If it has been frequently lacking in economics, how much more so is this true in other disciplines, such as sociology and social policy. The problems of achieving the degree of integration between conceptualization and measurement characteristic of economics continue to defy solution in the other social sciences. Until these problems are seriously tackled–and there are some signs that they are being tackled piecemeal if not systemically–the prospects for theoretically informed harmonization are slight.

Operationalization

Resolving the definitional and conceptual problems is not enough. The social researcher has to operationalize the concept or classification scheme being used, and embody it in actual research practice. From the point of view of the history of economic and social measurement, it would be instructive to contrast the different courses of economic and social measurement in central government since 1940. Government is important in this context because of the massive resources it commands, and the lead role it takes in basic social statistical data collection through the census and large continuous surveys, such as the Current Population Survey in the United States and the Labour Force Survey in the United Kingdom. One of the arguments of this paper is that the two paths have been divergent, and that it has proved much more difficult to integrate theoretical ideas with practical measurement in the social as compared to the economic spheres.

One explanation of this difference may be sought in the respective roles of expertise in the two areas. The expertise of the economist is both theoretical and empirical, seeking to offer conceptual organization and theoretical propositions, together with the presentation of empirical evidence. An interesting counterpoint from social measurement is provided in recent years in the UK by a systematic effort to harmonize questions in major UK government social surveys in order to foster comparability between different surveys (Government Statistical Service, 1995; Roberts, 1997). The mode of knowledge presented in the harmonization document is different, based as it is on technical expertise in the conduct of social surveys, without any presumption that the variables being characterized are defined in theoretical terms. Indeed, many of the variables are justified purely in pragmatic terms, on the basis of common sense or common identification, and the definitions offered, to the extent that they are, are what Bridgman termed “operational definitions”: the variables are defined in terms of the actual wording employed in their use. This no doubt is how professional survey researchers in government operate, and historically there are distinguished examples of how official categorizations have developed on the basis of pragmatic operational procedures rather than any element of a priori theorizing.

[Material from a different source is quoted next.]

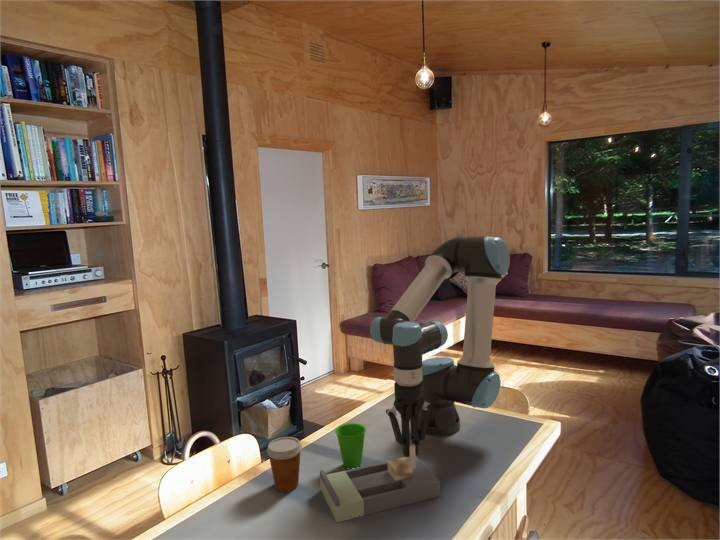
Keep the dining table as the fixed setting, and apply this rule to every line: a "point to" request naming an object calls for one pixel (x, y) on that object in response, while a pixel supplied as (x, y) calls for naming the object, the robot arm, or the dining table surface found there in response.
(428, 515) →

The classic example in the UK is the Registrar General’s Social Class classification, evolved for the analysis of fertility differentials in the 1911 census out of the occupational classification that the Registrar General’s office used for the analysis of mortality differentials in the latter part of the nineteenth century. Though imbued with sociological significance, there are good arguments for the view that the official classification developed by the Registrar General, at least until the Second World War, developed independently from any theoretical input from social scientists and was essentially a pragmatic grouping of occupations intended to reflect the grouping of occupations into social strata as officials of the General Register Office (GRO) perceived them (cf. Leete and Fox, 1977; Szreter, 1984, 1996).

The question then arises of how to validate the classification derived in this way on the pragmatic grounds that it works or appears to work. Usually the route is through cross-checking the results of analyses using this classification with that derived from other sources using alternative classifications. This strategy was employed in the recent review by the Royal Statistical Society of the measurement of the extent and incidence of unemployment (Royal Statistical Society, 1995). The report (by four leading figures in UK statistics) undertook a careful comparison of the results of the “Claimant Count” derived from administrative records (and which had been subject to a large number of changes in the previous 15 years due to adjustments in the rules of inclusion and exclusion), and figures derived from the Labour Force Survey (LFS), which provided estimates of the numbers and proportions in the labor force who are unemployed. The report was generally welcomed as an excellent exemplary study of a difficult issue of social statistical measurement, but what its consequence are in practice remains to be seen. For the time being, the Claimant Count remains the headline figure that is released to the press to reflect changes in unemployment levels from month to month. In this case, the harmonization issue lies in the relationship between data from an administrative source, and data from a survey source that has been developed as an alternative, and one many think provides superior data to the administrative source.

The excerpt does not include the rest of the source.